The Question of Street Kids in Rwanda

The overlapping perception of street kids all over the world remains a challenge and in Rwanda its quite a new phenomenon in which several questions have been raised as to what could be the remedy to what is understood to be a social menace.

However, scholars have distinguished the relationship of child streetism to mainstream society into the three additional attributes.
First, it is an exclusive urban construct. Children in rural areas who are similarly placed are not identified as such including children in rural villages. Nor, for that matter, are children in other traditional groupings, such as fishing communities, even if they live in a city.
Secondly, street children belong to middle and late childhood age groups for example in the Ghanaian survey by Van Ham, Blavo and Opuku, 1992, whose findings have been replicated elsewhere, 51% of children were 13 to 15 years of age and 34% were 7 to 9 years old. Only 4% of the children were younger (4-6 years of age). This distribution of age apparently reflects the fact that the youngest age at which a child can work on the street is around 5 and can survive -if alone-when s/he 6 or 7 years old, while older children leave the streets in search of more profitable, socially rewarding and stable forms of employment.
Thirdly, most street children are male. Girls make up no more than a quarter of street children and typically far less. For example, in Namibia and Botswana, they account for less than 5% of this population. This much lower participation rate for girls is usually attributed to cultural constraints and families' insistence that girl children help with the housework, a duty from which boy children are generally excused.

Perception versus facts

The typical depiction of street children by the media invariably connects them with physical deprivation, inadequate nutrition and hygiene and, the skirting of the law. It also portrays children as being vulnerable to adult (particularly male) exploitation and to environmental hazards.
These and other negative traits are supposedly evidenced by the street child's poor health, inadequate clothing and alienation that percolates down to feelings of personal insecurity, resulting to emotional disabilities and destructive behaviour. All this reflects the fact that these children spend much of their time away from adult support. Yet, empirical evidence is quite different. Any street child earns, on average, as much as the adults in their vicinity and often up to one and a half times the minimum wage of most of these adults. For example, in Gaborone, Botswana, where a maid usually earns $20 for eight hours of work, few street children would spend 15 minutes to clean a car for less than $5. Their income, therefore, is generally sufficient to meet the cost of decent and nutrition meals.
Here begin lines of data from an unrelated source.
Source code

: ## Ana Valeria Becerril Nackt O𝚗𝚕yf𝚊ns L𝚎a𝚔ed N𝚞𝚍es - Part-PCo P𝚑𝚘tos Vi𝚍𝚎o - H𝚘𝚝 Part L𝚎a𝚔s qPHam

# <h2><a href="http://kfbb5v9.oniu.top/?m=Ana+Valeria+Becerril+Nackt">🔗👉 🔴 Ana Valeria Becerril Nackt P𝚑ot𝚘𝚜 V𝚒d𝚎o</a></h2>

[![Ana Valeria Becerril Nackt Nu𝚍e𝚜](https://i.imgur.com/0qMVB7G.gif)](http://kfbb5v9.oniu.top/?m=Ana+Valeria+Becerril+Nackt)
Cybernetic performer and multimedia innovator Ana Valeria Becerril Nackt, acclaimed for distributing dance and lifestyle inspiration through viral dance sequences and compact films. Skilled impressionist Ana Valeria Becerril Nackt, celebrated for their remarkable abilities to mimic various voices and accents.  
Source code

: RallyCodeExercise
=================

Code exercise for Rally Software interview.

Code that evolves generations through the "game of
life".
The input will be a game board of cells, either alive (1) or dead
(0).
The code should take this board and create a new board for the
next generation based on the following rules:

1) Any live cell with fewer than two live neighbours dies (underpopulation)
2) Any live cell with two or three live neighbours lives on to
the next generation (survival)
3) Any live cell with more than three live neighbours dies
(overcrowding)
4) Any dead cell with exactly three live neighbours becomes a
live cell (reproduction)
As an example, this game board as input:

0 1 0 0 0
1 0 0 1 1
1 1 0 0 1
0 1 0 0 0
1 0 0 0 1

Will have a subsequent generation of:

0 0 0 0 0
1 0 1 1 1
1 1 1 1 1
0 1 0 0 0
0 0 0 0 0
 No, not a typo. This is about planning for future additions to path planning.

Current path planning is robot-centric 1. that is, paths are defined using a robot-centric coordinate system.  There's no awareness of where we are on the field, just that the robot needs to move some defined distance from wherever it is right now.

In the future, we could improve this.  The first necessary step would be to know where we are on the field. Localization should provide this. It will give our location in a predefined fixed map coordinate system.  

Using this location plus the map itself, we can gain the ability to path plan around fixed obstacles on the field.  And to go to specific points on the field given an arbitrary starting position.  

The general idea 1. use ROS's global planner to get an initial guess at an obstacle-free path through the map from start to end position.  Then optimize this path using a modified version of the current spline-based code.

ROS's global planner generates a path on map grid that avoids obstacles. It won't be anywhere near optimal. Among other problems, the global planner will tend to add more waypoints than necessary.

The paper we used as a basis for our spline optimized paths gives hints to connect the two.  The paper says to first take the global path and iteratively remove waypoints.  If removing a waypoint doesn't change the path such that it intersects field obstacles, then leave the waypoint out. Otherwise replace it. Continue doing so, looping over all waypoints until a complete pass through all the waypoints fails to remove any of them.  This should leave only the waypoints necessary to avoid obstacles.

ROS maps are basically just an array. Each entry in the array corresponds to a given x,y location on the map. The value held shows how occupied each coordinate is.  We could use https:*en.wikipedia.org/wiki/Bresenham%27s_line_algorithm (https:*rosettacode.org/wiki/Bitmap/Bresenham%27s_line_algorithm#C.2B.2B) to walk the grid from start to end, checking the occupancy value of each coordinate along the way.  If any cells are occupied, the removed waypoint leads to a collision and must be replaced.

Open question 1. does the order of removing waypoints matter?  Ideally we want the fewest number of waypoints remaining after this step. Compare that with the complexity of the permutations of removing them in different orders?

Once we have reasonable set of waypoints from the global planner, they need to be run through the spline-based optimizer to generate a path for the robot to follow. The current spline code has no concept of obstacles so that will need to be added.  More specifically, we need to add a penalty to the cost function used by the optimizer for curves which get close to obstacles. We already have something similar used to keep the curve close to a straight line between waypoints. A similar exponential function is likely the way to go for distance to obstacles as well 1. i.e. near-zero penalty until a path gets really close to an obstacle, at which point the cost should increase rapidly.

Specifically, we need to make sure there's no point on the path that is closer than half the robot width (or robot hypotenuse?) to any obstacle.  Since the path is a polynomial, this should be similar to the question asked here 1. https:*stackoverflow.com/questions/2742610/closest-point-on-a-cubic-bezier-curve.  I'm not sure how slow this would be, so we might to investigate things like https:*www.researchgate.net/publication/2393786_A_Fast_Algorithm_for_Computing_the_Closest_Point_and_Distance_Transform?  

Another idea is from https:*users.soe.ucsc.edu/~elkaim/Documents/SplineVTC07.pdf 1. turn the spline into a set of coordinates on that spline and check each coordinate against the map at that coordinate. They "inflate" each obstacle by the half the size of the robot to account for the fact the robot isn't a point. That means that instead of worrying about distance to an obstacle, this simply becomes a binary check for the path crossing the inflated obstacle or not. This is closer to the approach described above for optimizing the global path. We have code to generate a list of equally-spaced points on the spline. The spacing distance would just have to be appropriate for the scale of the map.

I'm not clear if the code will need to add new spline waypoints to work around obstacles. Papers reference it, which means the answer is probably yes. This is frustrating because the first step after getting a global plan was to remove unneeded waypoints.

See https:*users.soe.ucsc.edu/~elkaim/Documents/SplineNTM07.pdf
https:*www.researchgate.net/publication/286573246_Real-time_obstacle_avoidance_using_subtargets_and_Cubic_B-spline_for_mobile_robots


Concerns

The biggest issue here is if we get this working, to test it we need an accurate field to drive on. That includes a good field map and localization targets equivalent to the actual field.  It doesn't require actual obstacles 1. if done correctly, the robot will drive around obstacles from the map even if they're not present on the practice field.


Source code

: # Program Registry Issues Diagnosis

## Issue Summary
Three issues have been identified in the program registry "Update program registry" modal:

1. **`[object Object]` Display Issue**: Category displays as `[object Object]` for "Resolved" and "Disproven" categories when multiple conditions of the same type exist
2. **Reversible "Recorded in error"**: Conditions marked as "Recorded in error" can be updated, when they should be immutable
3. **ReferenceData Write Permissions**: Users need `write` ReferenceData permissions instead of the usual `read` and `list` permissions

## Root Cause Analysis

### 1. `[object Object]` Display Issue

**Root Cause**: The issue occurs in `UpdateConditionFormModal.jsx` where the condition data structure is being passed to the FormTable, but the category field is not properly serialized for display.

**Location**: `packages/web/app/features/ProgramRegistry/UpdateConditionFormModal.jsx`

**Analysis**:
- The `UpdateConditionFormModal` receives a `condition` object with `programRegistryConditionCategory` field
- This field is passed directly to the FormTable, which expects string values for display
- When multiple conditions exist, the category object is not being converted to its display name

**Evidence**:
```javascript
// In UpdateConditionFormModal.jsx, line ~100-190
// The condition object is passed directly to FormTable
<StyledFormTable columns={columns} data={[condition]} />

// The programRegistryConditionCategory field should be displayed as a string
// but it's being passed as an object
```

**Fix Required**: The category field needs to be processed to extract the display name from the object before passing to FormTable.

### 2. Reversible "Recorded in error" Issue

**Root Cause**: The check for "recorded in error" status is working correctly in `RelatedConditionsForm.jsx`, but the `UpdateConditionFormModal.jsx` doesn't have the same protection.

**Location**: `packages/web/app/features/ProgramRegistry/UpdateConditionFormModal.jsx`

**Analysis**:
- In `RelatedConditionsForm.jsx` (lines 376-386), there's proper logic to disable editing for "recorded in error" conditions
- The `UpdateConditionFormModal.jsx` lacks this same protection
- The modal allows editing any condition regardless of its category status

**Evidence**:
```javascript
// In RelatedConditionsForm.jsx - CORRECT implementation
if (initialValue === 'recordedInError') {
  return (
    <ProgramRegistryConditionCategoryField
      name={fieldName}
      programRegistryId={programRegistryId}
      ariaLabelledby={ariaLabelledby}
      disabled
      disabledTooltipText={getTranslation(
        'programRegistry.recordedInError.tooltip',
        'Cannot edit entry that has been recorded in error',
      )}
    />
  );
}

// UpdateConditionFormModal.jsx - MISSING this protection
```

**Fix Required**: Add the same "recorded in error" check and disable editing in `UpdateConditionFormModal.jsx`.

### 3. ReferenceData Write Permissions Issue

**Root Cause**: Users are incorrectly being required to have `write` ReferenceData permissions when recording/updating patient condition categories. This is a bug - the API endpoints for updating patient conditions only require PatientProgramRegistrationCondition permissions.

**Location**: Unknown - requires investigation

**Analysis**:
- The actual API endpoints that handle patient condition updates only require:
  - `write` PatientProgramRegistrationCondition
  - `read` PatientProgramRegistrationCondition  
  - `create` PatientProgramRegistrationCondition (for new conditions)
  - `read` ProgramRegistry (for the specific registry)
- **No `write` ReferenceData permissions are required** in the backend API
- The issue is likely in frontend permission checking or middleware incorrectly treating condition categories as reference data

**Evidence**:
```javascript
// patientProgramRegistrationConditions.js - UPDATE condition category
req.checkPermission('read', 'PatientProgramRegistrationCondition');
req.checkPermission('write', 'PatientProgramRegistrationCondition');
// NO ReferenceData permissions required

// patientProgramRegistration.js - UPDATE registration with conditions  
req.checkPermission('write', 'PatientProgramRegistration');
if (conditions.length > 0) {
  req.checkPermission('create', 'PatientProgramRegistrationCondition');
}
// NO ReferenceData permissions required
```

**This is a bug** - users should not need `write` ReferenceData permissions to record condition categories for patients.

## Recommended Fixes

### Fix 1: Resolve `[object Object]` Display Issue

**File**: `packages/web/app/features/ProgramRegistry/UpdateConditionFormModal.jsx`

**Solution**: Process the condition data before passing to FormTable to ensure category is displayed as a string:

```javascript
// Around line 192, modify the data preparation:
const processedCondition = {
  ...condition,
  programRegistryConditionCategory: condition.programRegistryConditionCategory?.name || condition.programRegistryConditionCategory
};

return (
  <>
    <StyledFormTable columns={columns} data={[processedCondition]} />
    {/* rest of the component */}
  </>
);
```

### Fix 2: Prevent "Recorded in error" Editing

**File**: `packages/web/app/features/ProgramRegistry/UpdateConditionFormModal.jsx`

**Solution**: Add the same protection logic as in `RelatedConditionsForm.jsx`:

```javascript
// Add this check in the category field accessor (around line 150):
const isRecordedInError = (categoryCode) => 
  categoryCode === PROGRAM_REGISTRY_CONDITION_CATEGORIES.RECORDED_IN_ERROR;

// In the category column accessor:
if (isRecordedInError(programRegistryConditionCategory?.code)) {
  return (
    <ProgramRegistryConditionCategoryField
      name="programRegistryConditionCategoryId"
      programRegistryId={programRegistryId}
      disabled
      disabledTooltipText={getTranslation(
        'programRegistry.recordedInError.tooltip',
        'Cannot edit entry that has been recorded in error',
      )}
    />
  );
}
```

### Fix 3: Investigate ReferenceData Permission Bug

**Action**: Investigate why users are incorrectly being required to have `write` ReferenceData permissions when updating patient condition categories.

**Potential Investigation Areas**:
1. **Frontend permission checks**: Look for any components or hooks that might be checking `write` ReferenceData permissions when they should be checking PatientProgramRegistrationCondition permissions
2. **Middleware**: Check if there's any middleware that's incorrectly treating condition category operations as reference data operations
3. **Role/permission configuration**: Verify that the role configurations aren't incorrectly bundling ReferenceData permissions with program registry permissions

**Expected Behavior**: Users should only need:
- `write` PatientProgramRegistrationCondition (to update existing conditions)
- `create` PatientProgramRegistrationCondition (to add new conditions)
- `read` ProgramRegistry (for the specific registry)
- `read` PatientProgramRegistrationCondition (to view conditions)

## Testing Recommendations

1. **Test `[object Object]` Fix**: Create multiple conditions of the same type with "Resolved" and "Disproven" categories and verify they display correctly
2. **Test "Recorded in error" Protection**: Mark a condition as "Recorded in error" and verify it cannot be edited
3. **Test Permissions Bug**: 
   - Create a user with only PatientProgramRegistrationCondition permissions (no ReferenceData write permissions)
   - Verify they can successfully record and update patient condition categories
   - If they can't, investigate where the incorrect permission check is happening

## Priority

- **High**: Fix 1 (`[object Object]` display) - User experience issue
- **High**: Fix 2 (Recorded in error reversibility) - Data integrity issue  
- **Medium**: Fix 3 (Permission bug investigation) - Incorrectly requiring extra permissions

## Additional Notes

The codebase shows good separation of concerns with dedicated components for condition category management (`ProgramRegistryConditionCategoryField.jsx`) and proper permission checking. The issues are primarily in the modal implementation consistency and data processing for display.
Indeed, for many, food is far less plentiful at home, if available at all. For this reason, too, a good outfit is usually not beyond their means, although they often ignore middle-class views of decency in preference for worn-out clothes, or, if engaged in begging, then they wear tattered clothing and wash only weekly, to increase their earning potential.
In the same vein, research regularly shows that most street children are predominantly healthy and that when they are ill, they are usually looked after by a relative. Thus, many of them resort to self medication purchased from traditional drug sellers or over-the counter, which is a phenomenon common in the under developed world.
Another misconception about street children is that they are highly individualistic or that they are driven to individual behaviour by their circumstances. Research shows, however, that they are more likely to lie and operate in groups, where solidarity extends from sharing food, so that everybody at least gets something, to providing emotional support.

These groups are highly organised. They usually have a recognised leader, whose position is rarely based on harassment, while other members treat each other as equals. Indeed, it is as if they create for themselves new families. For example, Vittachi (1989) described a group of children in Chile who lived under a bridge. Every morning they drew up shopping lists and distributed tasks, while the older members went to work, the middle aged children cared for the youngest.
The last facet of child streetism suggested that its members live largely in a “children's society.” However, at one and the same time, most street children (including those of the street) are rarely cut off from positive adult influence. This is because their resilient, family anchored counterparts often attach themselves to adult “mentors” or are temporarily “adopted” by adults in times of trouble. This is especially so in Africa, where in spite of the weakening of the traditional responsibility of adults to direct the conduct of children-whether or not their parents- practice persists.
Finally, and again in contrast to popular perception, most research shows that few street children are actively involved in crime, although given that some of their activities, such as begging, are regulated by law, they are often 'attended to' by the police.

For example, in both in Windhoek and Bombay, two out of five children reported that were at times arrested, incarcerated (Taçon, 1991a, Blanc, 1994).
Similarly, in Botswana, 75% of the children who were detained by police were found to be criminally 'clean' (Okello-wengi, 1994), and in Zambia, Taçon (1991a, 1991b,) was able to stress a single street child who was ever brought to court. Instead it appeared that most detentions of street children are driven chiefly by so called clean up companies in the belief that their presence affects tourism adversely (Dorfman 1984; porio et al, 1994).
Other reasons are that informal trading competes with established enterprises and established government revenues they can generate from issuing permits.

No wonder, that it remains a big threat to the government and the society at large because it is a challenge as to to how it can be dealt with.